What is SLURM?

SLRUM is a job-scheduling manager for Unix clusters. It allows easy request for resources and job submission on computing platform such as Nero. A SLURM batch script consists of two parts: resource requests and job steps.

Resource requests describe the amount of computing resource (CPUs, GPUs, memory, expected run time, etc.) that the job will need to run. These are commands prefixed with #SBATCH, and are interpreted by SLURM as parameters describing resource requests and submissions options.
Job steps describe tasks/scripts that needs to be executed.

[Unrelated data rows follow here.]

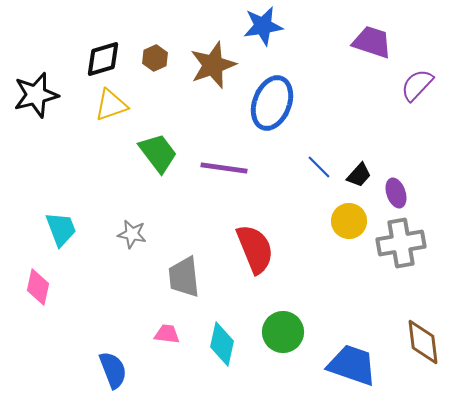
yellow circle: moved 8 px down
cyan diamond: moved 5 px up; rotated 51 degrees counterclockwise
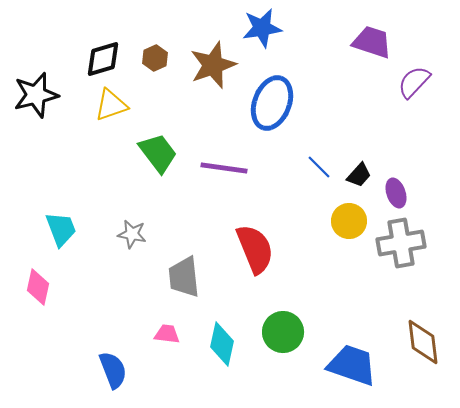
blue star: moved 1 px left, 2 px down
purple semicircle: moved 3 px left, 3 px up
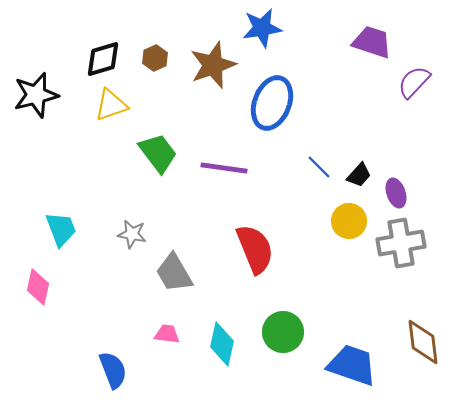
gray trapezoid: moved 10 px left, 4 px up; rotated 24 degrees counterclockwise
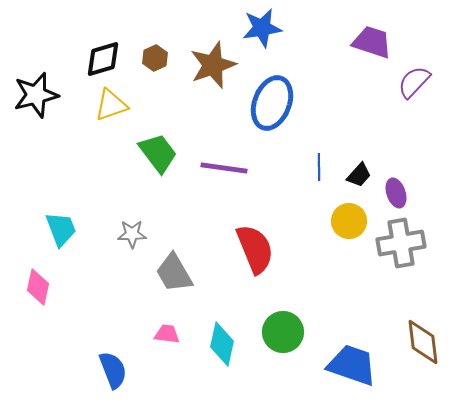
blue line: rotated 44 degrees clockwise
gray star: rotated 12 degrees counterclockwise
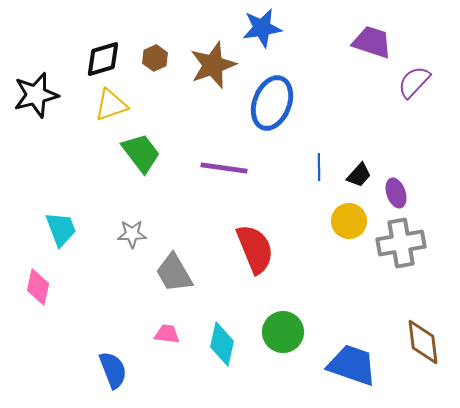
green trapezoid: moved 17 px left
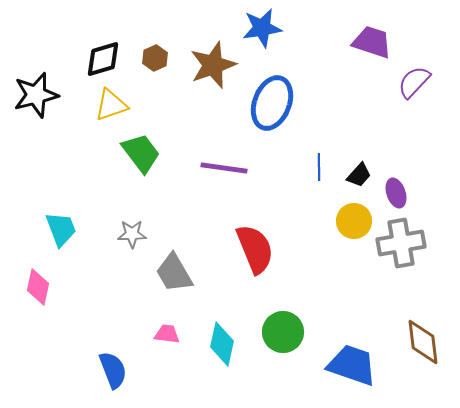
yellow circle: moved 5 px right
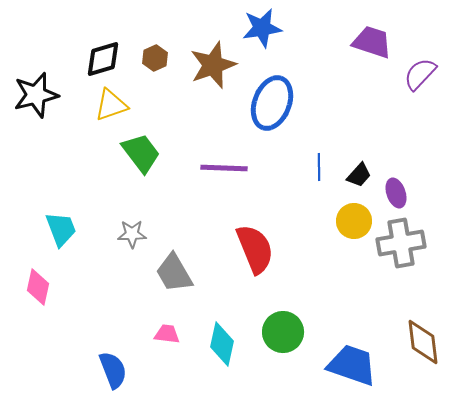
purple semicircle: moved 6 px right, 8 px up
purple line: rotated 6 degrees counterclockwise
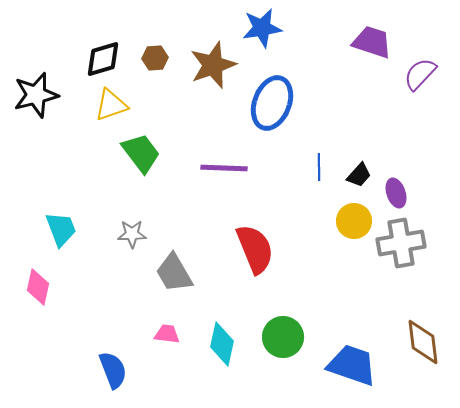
brown hexagon: rotated 20 degrees clockwise
green circle: moved 5 px down
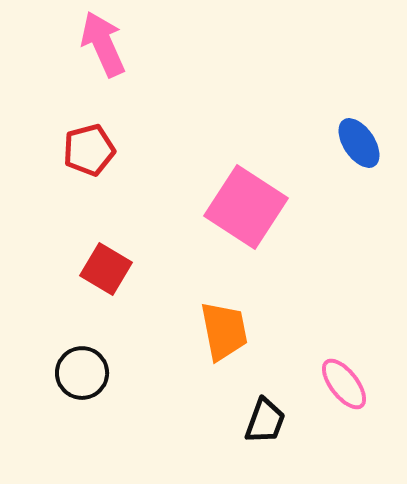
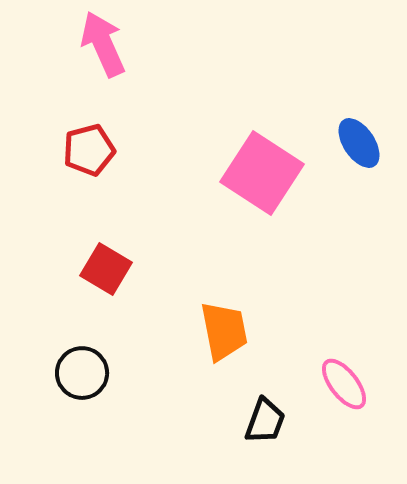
pink square: moved 16 px right, 34 px up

Useful commands for monitoring jobs

sinfo: reports the partitions and nodes available
squeue -u <SUNetID>: reports the state of all submitted jobs under the UserID
scancel <jobID> or scancel -u <SUNetID>: cancel a pending or running job (the latter aborts all jobs under the UserID)
sbatch <submit_file_name>.sbatch: submit a job script named .sbatch

Sample submit.sbatch script (for Python)

You can create the following job submission script on Nero using a text editor such as vi by simply typing vi submit.sbatch for example. Type i to start inserting/editting and esc :wq to save and exit the text editor.

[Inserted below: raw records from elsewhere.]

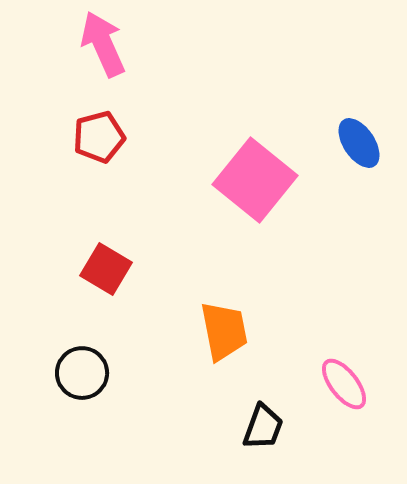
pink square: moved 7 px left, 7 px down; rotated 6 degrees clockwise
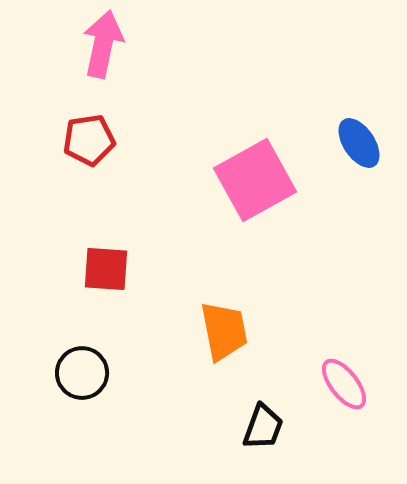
pink arrow: rotated 36 degrees clockwise
red pentagon: moved 10 px left, 3 px down; rotated 6 degrees clockwise
pink square: rotated 22 degrees clockwise
red square: rotated 27 degrees counterclockwise
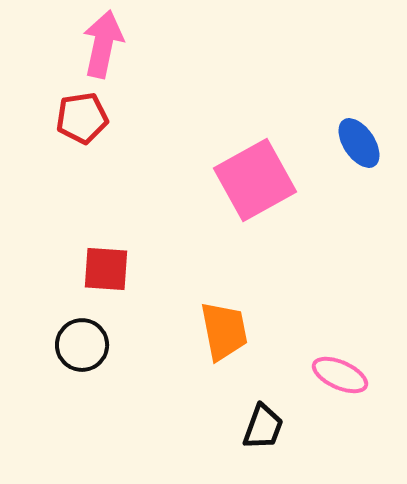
red pentagon: moved 7 px left, 22 px up
black circle: moved 28 px up
pink ellipse: moved 4 px left, 9 px up; rotated 28 degrees counterclockwise
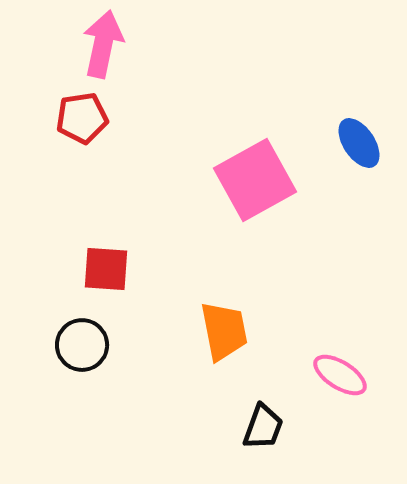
pink ellipse: rotated 8 degrees clockwise
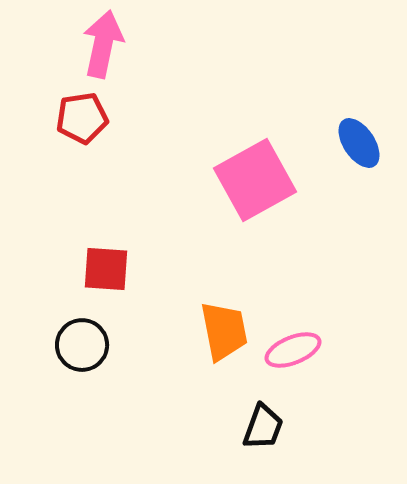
pink ellipse: moved 47 px left, 25 px up; rotated 54 degrees counterclockwise
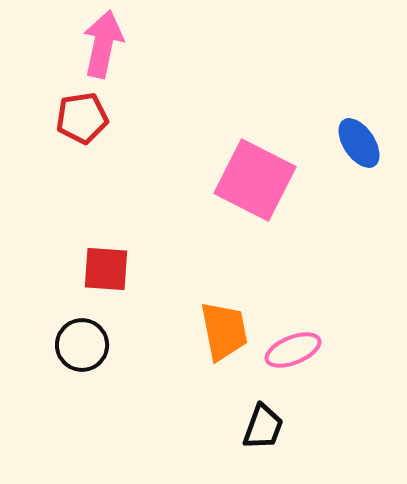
pink square: rotated 34 degrees counterclockwise
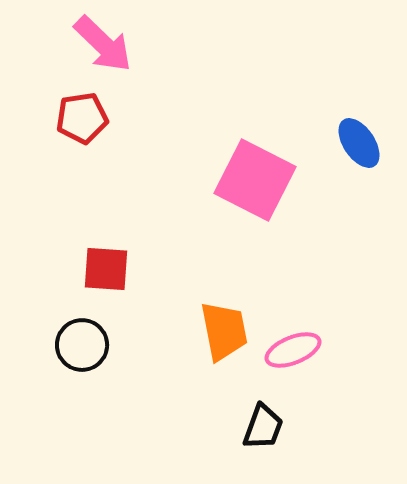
pink arrow: rotated 122 degrees clockwise
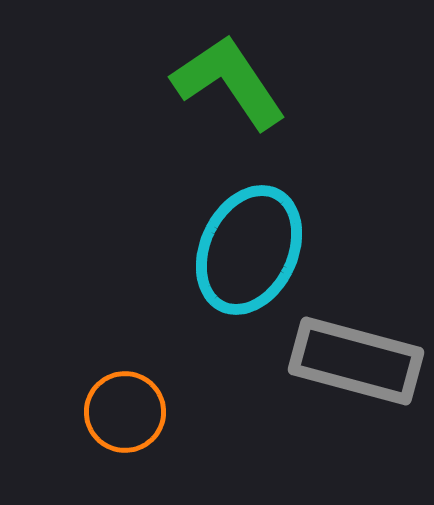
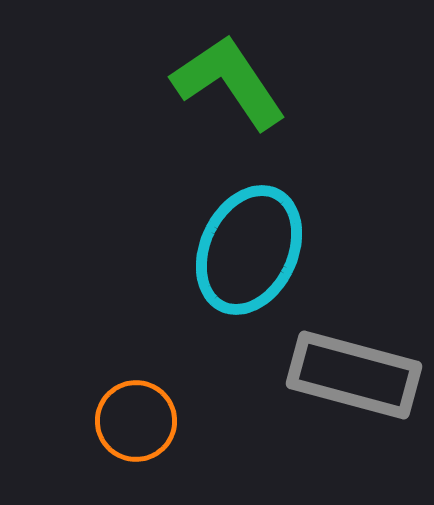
gray rectangle: moved 2 px left, 14 px down
orange circle: moved 11 px right, 9 px down
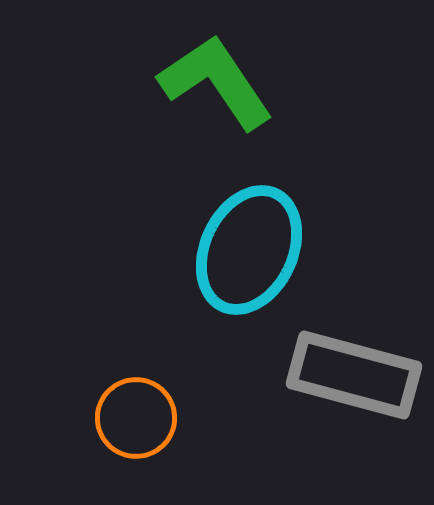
green L-shape: moved 13 px left
orange circle: moved 3 px up
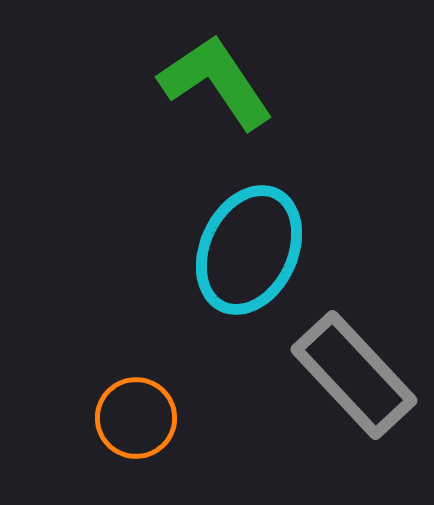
gray rectangle: rotated 32 degrees clockwise
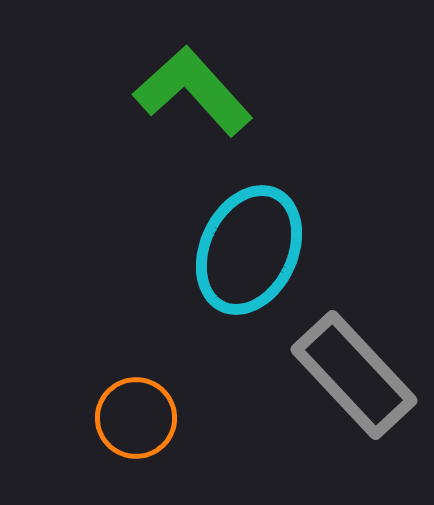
green L-shape: moved 23 px left, 9 px down; rotated 8 degrees counterclockwise
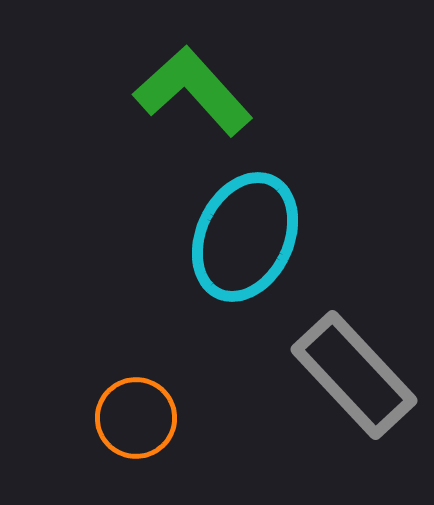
cyan ellipse: moved 4 px left, 13 px up
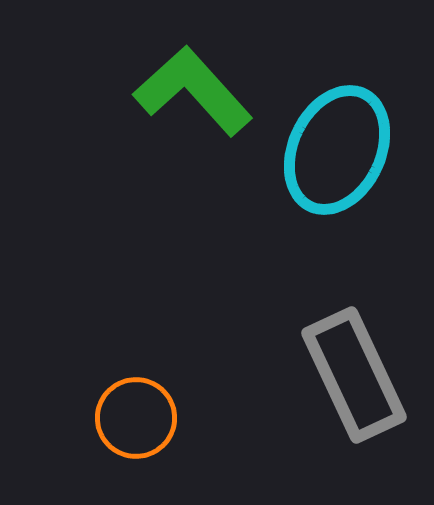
cyan ellipse: moved 92 px right, 87 px up
gray rectangle: rotated 18 degrees clockwise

Most of the specifications should hopefully be self-explanatory. You should, of course, adjust the setting as deemed appropriate for the script you will be running. Here is an exhaustive documentation for reference and here is a shorter cheat-sheet for the essentials.

#!/bin/bash

#SBATCH --job-name=test
#SBATCH --partition=normal
#SBATCH --nodes=2    
#SBATCH --cpus-per-task=1
#SBATCH --ntasks-per-node=2
#SBATCH --mem-per-cpu=2G
#SBATCH --time 00:30:00   # format: d-hh:mm:ss
#SBATCH --output=test.log
#SBATCH --error=test.err

module load anaconda/3

python my_script.py

Note: module avail shows the modules available for loading on the cluster and module load <name_of_module> loads the corresponding module.

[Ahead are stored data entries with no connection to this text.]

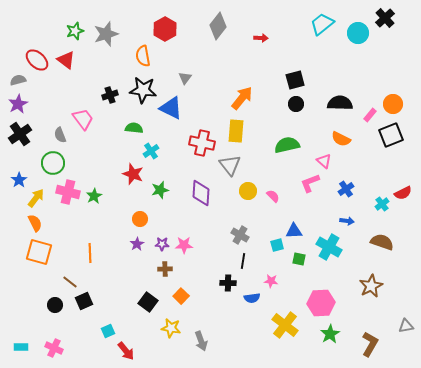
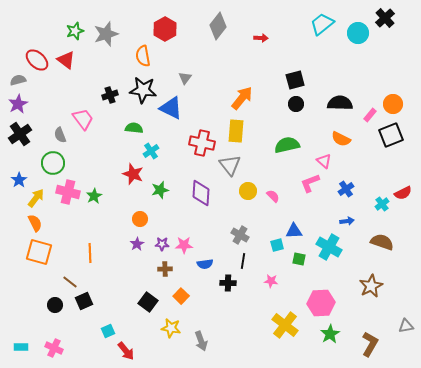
blue arrow at (347, 221): rotated 16 degrees counterclockwise
blue semicircle at (252, 298): moved 47 px left, 34 px up
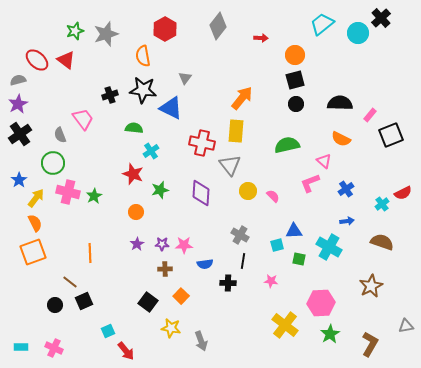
black cross at (385, 18): moved 4 px left
orange circle at (393, 104): moved 98 px left, 49 px up
orange circle at (140, 219): moved 4 px left, 7 px up
orange square at (39, 252): moved 6 px left; rotated 36 degrees counterclockwise
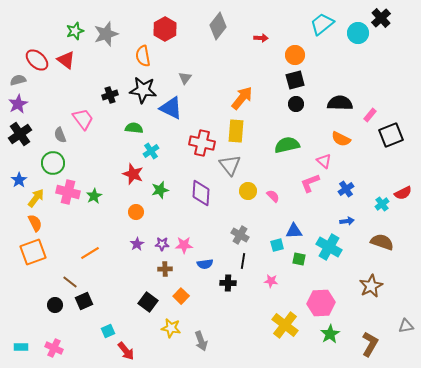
orange line at (90, 253): rotated 60 degrees clockwise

After submitting the script to the job queue using sbatch submit.sbatch, you can easily manage its status with the commands from the previous section. After it finishes running the my_script.py file, it will output a log file test.log and a file test.err that catches any error message (if any) during the execution. You can check out the files using cat test.err, for example.